The ANC loved them. For an organisation that had such an impressive history to draw on there could not be a better fashion accessory. ANC members could now face the future but see the past, walking forward while looking behind. Moving South Africa towards a brighter future without forgetting the past.
The sunglasses soon sold out at every level of the party and no cadre worth his salt would be seen without a pair. For a while everything was great, the ANC could draw on its heritage and legacy while moving towards a brighter future. Slowly though, things took a turn for the worse. A new leadership moved into the ANC’s master bedroom and realised the best part about the bactacles was that you could see the past so clearly, behind was in front.
The decision was made to take advantage of the clarity the bactacles gave to actually start walking backwards. The ANC didn’t just need to see the past, they could live it. Why did South Africa need to move towards an uncertain future when there was such a clear image of the ANC’s past successes and grandness available for everyone to hold on to?

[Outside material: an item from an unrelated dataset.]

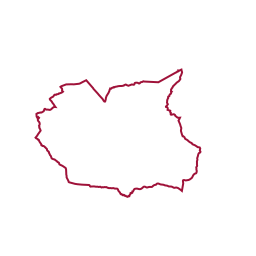 Provita De Sus, Prahova, Romania, rotated 307°
{"feature_id": "2599482B41461583551920", "entity_name": "Provita De Sus", "entity_type": "district", "adm_level": 2, "iso_a3": "ROU", "parent_name": "Romania", "parent_adm1": "Prahova", "projection": "albers", "projection_center": [25.633, 45.139], "detail": "fine", "context": "isolated", "style": "outline", "palette": "rose", "viewbox_px": 256, "rotation_deg": 307, "n_neighbors": 0, "source": "geoboundaries", "source_scale": "gbopen_adm2", "svg_char_len": 5747}
<svg xmlns="http://www.w3.org/2000/svg" viewBox="0 0 256 256"><g transform="rotate(307 128 128)"><path d="M110.2,208.9L116.9,205.5L118.7,203.8L119.0,203.6L119.5,203.5L119.8,203.7L120.1,204.0L120.4,204.5L120.7,205.4L121.2,206.0L123.0,207.7L124.1,208.3L126.5,209.0L127.6,208.9L129.1,208.6L130.3,208.5L131.6,208.8L132.8,209.6L133.2,209.6L134.4,209.2L135.2,208.6L135.5,208.3L135.9,207.7L137.0,206.9L137.5,206.3L138.0,206.1L138.9,206.1L139.6,205.8L140.5,204.9L141.5,204.2L142.9,203.1L144.3,202.6L144.7,202.3L145.2,201.7L145.6,201.4L147.4,200.8L149.2,200.0L150.0,199.8L150.8,199.8L151.7,200.3L152.3,200.3L152.6,200.1L152.8,200.0L153.2,198.9L155.1,198.0L155.6,197.0L155.3,196.3L154.6,195.1L154.6,194.6L154.7,194.2L154.6,193.3L154.5,191.9L154.0,189.9L153.8,189.3L154.3,187.9L154.3,187.6L154.0,186.9L153.9,185.8L153.9,184.1L154.1,183.1L154.0,181.8L153.8,180.6L153.8,180.1L153.9,179.8L154.4,179.1L154.6,178.7L154.7,177.1L154.3,176.6L155.3,175.0L157.4,172.2L158.0,171.7L159.7,170.8L160.2,170.4L161.2,168.8L162.3,167.4L164.3,163.9L165.7,163.7L167.5,163.3L166.7,162.4L166.1,161.3L166.2,158.4L166.7,157.6L166.7,156.8L166.6,156.5L166.4,156.1L165.1,155.0L164.6,154.5L164.5,154.1L164.9,153.5L165.8,153.2L166.0,153.0L166.1,152.1L166.3,151.9L166.6,151.6L167.2,151.4L167.2,151.0L166.6,149.7L166.5,149.2L166.3,148.7L167.4,148.1L167.9,147.6L168.2,146.5L167.8,145.9L167.7,145.7L167.9,145.5L168.0,145.4L168.6,145.6L169.0,145.5L170.1,145.6L171.0,145.5L171.4,144.4L171.7,143.9L172.3,143.6L173.4,142.8L173.8,142.7L174.4,142.3L176.0,142.1L176.2,141.8L176.8,141.6L177.1,141.3L177.5,141.3L178.3,141.8L179.3,141.3L179.9,141.2L181.3,141.6L181.6,141.5L182.8,141.1L182.8,140.9L183.0,140.9L182.8,140.6L182.9,140.4L183.5,140.2L184.3,139.4L185.9,139.1L187.2,139.2L188.3,138.8L188.9,139.0L190.1,139.1L191.8,139.4L193.6,139.6L196.0,140.4L198.4,140.4L198.9,140.1L199.0,139.8L199.5,139.3L200.2,138.9L202.2,138.6L204.8,137.8L205.2,137.5L205.8,136.6L206.8,135.5L205.8,134.9L204.3,134.3L204.2,133.6L203.5,134.0L203.3,134.0L203.0,133.8L203.0,133.5L202.6,133.3L201.6,133.2L201.3,132.9L182.8,124.7L174.8,112.9L174.5,112.1L173.4,111.7L172.3,110.7L171.9,110.5L170.9,110.5L170.4,110.3L170.1,109.9L170.0,108.8L169.7,108.1L169.0,107.1L168.4,106.6L168.1,106.4L167.7,106.4L166.6,106.8L166.2,106.7L165.8,106.3L165.5,105.6L165.0,104.8L162.0,102.9L161.6,101.6L161.4,100.2L161.2,99.9L160.6,99.6L160.1,99.2L159.5,99.2L158.7,98.6L157.8,97.7L156.6,96.2L155.4,94.9L154.7,94.4L153.2,93.0L152.4,92.7L152.3,92.3L151.8,92.2L151.7,91.8L151.2,91.7L150.8,91.3L150.3,91.0L149.8,91.0L149.4,90.7L149.2,90.8L149.0,90.6L148.8,90.0L147.9,90.3L147.2,90.4L146.5,90.8L144.2,91.3L140.8,91.6L138.8,92.2L137.7,92.9L135.7,93.7L135.4,93.8L135.1,93.5L135.0,93.4L134.9,93.1L135.1,92.2L135.9,90.2L136.4,87.4L136.9,84.8L137.3,83.2L138.5,76.8L138.9,76.0L138.9,75.7L139.0,75.3L141.0,65.9L137.4,64.1L134.6,62.8L133.9,62.3L130.3,58.5L128.9,56.5L125.6,52.4L121.2,49.6L120.2,49.3L119.9,50.4L119.9,51.1L119.7,51.6L119.2,52.2L118.1,52.9L117.9,54.2L117.5,54.1L116.3,53.7L114.6,52.6L114.1,52.1L113.9,52.2L112.9,51.7L112.7,51.5L112.1,50.8L111.1,50.5L110.8,49.7L110.6,49.5L109.4,49.2L108.5,49.4L107.9,49.3L106.5,48.6L105.4,48.2L104.2,48.0L103.9,48.3L103.6,49.0L103.5,49.6L103.4,50.5L103.2,51.3L102.7,52.3L102.2,54.3L101.6,55.8L101.1,57.4L100.8,56.9L99.9,56.1L98.8,55.7L96.8,55.4L95.7,54.9L95.4,54.7L94.4,52.8L93.5,51.7L93.4,51.5L93.4,50.3L93.2,50.0L93.0,49.9L92.3,50.0L91.2,50.5L90.5,50.5L88.5,49.7L88.0,49.3L87.8,49.1L87.7,48.7L85.8,47.2L85.7,47.0L84.1,46.4L82.1,48.2L81.8,49.0L81.7,49.2L81.9,49.3L82.7,49.6L82.6,49.9L82.6,50.8L81.9,50.9L81.0,50.7L80.3,51.0L80.0,51.3L79.6,52.0L79.3,53.5L78.9,54.1L78.8,54.4L78.7,54.5L77.9,55.2L77.1,55.5L76.2,55.6L75.5,56.7L74.9,56.9L74.6,57.4L74.4,58.0L74.2,58.5L73.3,59.8L68.3,59.9L67.6,60.1L64.7,60.0L64.7,60.4L64.5,60.7L64.6,61.6L64.8,62.3L64.8,62.6L64.5,63.2L64.8,63.7L64.8,64.0L64.3,64.6L63.6,66.1L63.0,68.1L62.7,68.6L62.2,69.0L62.1,69.3L62.4,69.8L62.2,70.4L62.3,70.7L62.8,71.4L62.9,72.3L62.7,73.1L62.8,73.2L62.8,73.8L62.5,74.6L62.5,75.6L62.2,76.1L61.8,76.5L61.5,76.9L61.4,77.1L61.4,78.6L61.1,79.5L60.6,79.7L60.3,80.6L59.5,81.9L59.3,83.0L58.7,84.0L58.0,85.0L57.8,85.4L57.9,86.0L58.1,87.0L58.7,88.4L58.6,89.5L58.7,90.9L58.4,92.4L58.7,93.0L58.7,93.4L58.6,93.9L57.8,94.9L57.7,95.2L57.8,95.4L57.8,96.3L58.2,97.4L58.2,97.9L58.4,99.2L58.5,102.1L58.5,102.3L58.2,102.8L57.5,103.6L54.6,106.0L53.8,106.6L52.8,107.8L51.7,108.6L51.5,108.9L49.9,112.2L49.2,113.1L49.2,113.6L51.5,119.3L52.7,121.5L55.1,125.4L58.7,130.7L59.1,131.4L59.1,131.8L58.6,132.8L58.6,133.3L59.8,134.6L60.4,135.4L60.9,136.0L61.9,137.9L62.7,138.8L63.2,140.0L64.4,141.2L64.5,141.6L64.5,142.4L64.6,142.7L64.8,142.9L65.2,143.1L65.6,143.5L66.0,144.3L66.8,144.9L67.3,145.8L67.7,146.2L67.9,146.5L67.9,147.5L68.2,148.0L68.5,149.0L69.3,149.9L70.1,151.3L71.2,152.5L71.7,154.0L72.4,154.9L73.0,155.8L73.0,156.4L72.9,156.9L72.2,157.9L72.0,158.5L71.6,160.5L71.0,161.4L70.9,161.8L70.9,162.2L71.2,162.3L71.4,162.7L71.1,164.0L71.2,164.4L71.5,164.8L72.0,164.8L72.2,165.2L72.2,165.5L72.0,166.4L72.0,166.6L72.5,167.0L72.4,167.8L72.6,168.5L72.8,169.1L73.0,169.2L73.4,169.1L73.8,169.2L74.0,169.8L74.3,170.1L75.6,169.6L76.5,169.7L76.8,169.7L77.5,169.2L77.9,169.4L78.4,170.2L78.8,170.4L79.3,170.2L79.9,169.7L80.0,169.8L80.1,170.1L80.4,170.2L82.6,169.8L83.4,170.0L83.9,170.4L85.0,171.6L85.9,173.7L86.4,174.4L87.0,174.9L88.2,175.4L90.3,175.8L90.8,176.1L91.3,176.8L91.7,178.6L91.9,179.0L93.7,180.4L95.2,182.4L95.7,182.7L97.1,182.9L97.9,183.2L98.3,183.4L99.6,184.5L100.6,184.5L101.2,184.8L101.7,185.4L102.0,185.9L102.4,187.5L102.6,188.1L103.8,190.1L104.1,190.7L104.4,192.0L105.5,194.0L105.9,195.8L107.1,197.5L107.5,198.3L107.9,200.6L108.2,201.1L109.4,202.2L109.7,202.7L110.1,203.9L110.2,204.5L110.3,207.4L110.2,208.9Z" fill="none" stroke="#9f1239" stroke-width="2"/></g></svg>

The problem was that only the ANC were enamoured with bactacles, the rest of the country was still looking and moving forwards. Suddenly the ANC had to get heavy-handed with dissenters who wouldn’t see the past as surely as they did. Reaction to criticism took on odd dimensions with ANC cadres calling the opposition and media counter-revolutionary but also overseeing the brutal repression of students, mine workers and ordinary citizens who were looking for a revolution.
Watching the present through bactacles meant the ANC started to see itself as a struggle movement in government, rebelling against those it saw as oppressors but oppressing those it saw as treasonous.
Things took a turn for the worse in early 2016 when the ANC declared that all citizens must wear bactacles at all times “to align the national vision with that of the government”. There would only be good (hi)stories to tell and the national pride the ANC had instilled in the 1990s would see us through the hard times we currently felt. More ardent ANC supporters fervently adhered to the new law, never taking off their state-sponsored bactacles. Inevitably South Africa’s roads became more dangerous than the Joburg to Durban cannonball run at Easter as thousands of motorists attempted to drive while looking at their own headrests. Hilarity and serious injury followed, such is the knife edge of great comedy.
It took several years for a brave new movement of young, brave ANC activists to take off their bactacles, to remember the past and learn what it really meant. The lessons of Mandela, Tambo and Sisulu’s ANC wasn’t that it should be the same forever but that the ANC was formed to serve South Africa’s people and do what they needed, even if it was difficult to the point of self-sacrifice for its leaders.
These young people began looking forward again, rejecting the divisive stance of today’s leaders, forging a path that challenged inequality without demonising anyone, that supported free speech and open debate, that encouraged academic freedom without political interference and built a future that truly had a place for all South Africans.
This piece was inspired by the events that transpired in front of South Africa’s Parliament on October 21 2015.
Matthew is a thinker, writer and peddler of curious histories. His views are his own and do not reflect those of any of his employers, family or CIA handlers.